EXCERPTED TEXT —
# # # # # # #

Terrible_Player said:


> Thank you. . Because I wasn’t even sure it would be a success, I outfitted it with cheap Chinese stuff, like the pickup, from Ali express. Now I know it works and I like it, I’ll upgrade items as appropriate, like maybe a Nazgul if it will work ok with the 4 strings.



I suspected that you might have gone with "whatever was laying on the workbench" for the pickup but I didn't want to say that and make you sound cheap 

I would urge a bit of caution about the Nazgul. Not that it's a bad pickup, but it's a traditional pole piece design that's expecting six strings in specific places. Given your string spacing is non-standard then I think you would definitely want to go with either rails or active pickups, just so you don't have to worry at all about the spacing. If you look at Wes Borland above you'll see he's playing a rail pickup (a Dimebucker if I am any judge).

There's plenty of choice there though; the Dimebucker itself, or D-Activator X or X2N. Or a Bare Kunkle Black Hawk or Impulse. Alternatively you'd have your choice of most EMG or Fishman pickups, since they are mostly bar magnets under the hood. I don't know which I'd choose exactly, but there's plenty there for you to mull over.

I know you have already done the finish on this one, so you probably wouldn't want to get the wood working tools out again, but since you used a bass neck and bass style spacing, EMG 7 strings might not be a bad shout. They are just built in the housings they use for bass pickups, and are bar magnets too. Just a thought!

Oh and... Definitely think about a treble bleed if you put in a nice pickup. You might not notice is on a crappy one, but the fuzzy overly lairy top end your get from no tone control might make any good pickup sound frustratingly medium.


----------



## Terrible_Player (Aug 3, 2021)

Excellent input and advice! Thank you! Was wondering about the nazgul, you confirmed my suspicions. Cheers!


----------

# # # # # # #

RAW DATA —
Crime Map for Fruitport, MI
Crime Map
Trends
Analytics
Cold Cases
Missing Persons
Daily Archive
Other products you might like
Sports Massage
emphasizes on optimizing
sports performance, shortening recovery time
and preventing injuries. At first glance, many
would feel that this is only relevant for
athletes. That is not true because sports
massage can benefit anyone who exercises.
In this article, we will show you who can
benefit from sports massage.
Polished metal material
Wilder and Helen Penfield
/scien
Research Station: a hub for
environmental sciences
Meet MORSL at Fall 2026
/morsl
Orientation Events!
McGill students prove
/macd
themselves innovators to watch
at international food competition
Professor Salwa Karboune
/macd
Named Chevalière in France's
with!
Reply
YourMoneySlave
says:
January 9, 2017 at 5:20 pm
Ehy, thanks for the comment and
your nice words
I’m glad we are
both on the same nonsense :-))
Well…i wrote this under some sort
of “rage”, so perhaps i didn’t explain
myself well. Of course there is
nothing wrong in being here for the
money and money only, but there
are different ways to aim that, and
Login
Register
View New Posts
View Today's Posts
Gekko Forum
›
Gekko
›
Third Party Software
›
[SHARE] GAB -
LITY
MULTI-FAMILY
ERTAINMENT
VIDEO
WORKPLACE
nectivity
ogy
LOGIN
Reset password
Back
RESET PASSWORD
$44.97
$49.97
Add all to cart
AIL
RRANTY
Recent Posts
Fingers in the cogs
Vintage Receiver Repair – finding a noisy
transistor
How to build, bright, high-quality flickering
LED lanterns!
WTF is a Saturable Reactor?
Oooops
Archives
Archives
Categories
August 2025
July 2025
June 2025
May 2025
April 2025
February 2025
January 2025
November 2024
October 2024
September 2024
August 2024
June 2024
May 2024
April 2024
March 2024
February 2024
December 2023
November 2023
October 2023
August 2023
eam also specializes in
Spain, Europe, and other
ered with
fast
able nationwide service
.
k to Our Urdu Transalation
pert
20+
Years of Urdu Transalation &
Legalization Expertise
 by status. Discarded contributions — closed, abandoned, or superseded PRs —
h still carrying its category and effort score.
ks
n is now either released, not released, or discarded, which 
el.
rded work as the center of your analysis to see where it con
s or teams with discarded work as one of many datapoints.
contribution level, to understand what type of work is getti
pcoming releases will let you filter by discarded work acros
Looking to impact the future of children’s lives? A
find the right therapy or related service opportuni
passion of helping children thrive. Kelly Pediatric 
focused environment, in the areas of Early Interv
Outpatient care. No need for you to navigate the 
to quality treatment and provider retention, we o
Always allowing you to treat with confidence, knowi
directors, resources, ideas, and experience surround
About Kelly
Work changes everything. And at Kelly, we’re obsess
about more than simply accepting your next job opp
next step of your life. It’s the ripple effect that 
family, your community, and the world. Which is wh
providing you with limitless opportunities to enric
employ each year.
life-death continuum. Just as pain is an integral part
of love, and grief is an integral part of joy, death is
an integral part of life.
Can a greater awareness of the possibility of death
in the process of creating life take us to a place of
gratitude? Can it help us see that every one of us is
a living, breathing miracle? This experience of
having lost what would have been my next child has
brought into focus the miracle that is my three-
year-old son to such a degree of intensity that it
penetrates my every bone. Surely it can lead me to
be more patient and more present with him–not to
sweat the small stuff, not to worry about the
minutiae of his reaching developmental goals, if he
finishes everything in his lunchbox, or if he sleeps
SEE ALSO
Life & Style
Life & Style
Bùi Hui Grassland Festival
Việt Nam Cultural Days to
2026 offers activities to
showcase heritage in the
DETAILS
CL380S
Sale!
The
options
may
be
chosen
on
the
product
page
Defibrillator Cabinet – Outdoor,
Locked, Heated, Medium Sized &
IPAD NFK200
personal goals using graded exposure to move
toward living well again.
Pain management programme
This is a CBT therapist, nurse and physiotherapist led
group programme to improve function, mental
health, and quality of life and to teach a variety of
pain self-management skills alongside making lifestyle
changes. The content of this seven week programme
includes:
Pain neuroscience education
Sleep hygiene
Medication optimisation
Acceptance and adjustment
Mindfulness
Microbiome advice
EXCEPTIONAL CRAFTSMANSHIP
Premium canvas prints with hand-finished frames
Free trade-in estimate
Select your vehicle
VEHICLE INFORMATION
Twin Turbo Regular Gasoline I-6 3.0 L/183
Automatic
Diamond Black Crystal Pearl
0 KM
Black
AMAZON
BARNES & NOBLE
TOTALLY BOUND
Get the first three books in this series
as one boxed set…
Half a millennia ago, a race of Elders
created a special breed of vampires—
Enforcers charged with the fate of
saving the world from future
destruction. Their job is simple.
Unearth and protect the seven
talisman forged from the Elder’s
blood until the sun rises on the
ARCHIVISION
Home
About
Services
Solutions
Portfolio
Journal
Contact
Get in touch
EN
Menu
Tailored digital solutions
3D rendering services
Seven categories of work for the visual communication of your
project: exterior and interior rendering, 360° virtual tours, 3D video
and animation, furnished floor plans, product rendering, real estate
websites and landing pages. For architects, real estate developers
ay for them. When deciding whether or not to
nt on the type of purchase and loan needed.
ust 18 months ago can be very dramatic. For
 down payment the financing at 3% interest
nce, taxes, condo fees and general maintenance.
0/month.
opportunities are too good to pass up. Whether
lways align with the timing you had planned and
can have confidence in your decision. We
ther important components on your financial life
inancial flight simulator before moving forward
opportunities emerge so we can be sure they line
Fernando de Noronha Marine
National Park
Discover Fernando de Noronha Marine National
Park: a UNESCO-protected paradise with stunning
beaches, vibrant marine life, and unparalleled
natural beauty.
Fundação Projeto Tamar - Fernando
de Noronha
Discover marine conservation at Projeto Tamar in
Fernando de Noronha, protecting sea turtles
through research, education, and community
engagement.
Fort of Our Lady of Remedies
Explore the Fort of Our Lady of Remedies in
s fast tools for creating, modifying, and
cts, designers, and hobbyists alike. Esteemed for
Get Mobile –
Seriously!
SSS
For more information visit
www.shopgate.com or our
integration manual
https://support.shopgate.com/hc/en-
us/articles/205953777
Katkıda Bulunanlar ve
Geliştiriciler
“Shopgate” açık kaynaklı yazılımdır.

# # # # # # #

AIM OF THE TASK —
In the pickup discussion, what reason is given for caution about the Nazgul? Rely solely on the pickup discussion to respond; the records are not needed.

OUTPUT —
The Nazgul is a traditional pole piece design that expects six strings in specific places, and this instrument's string spacing is non-standard.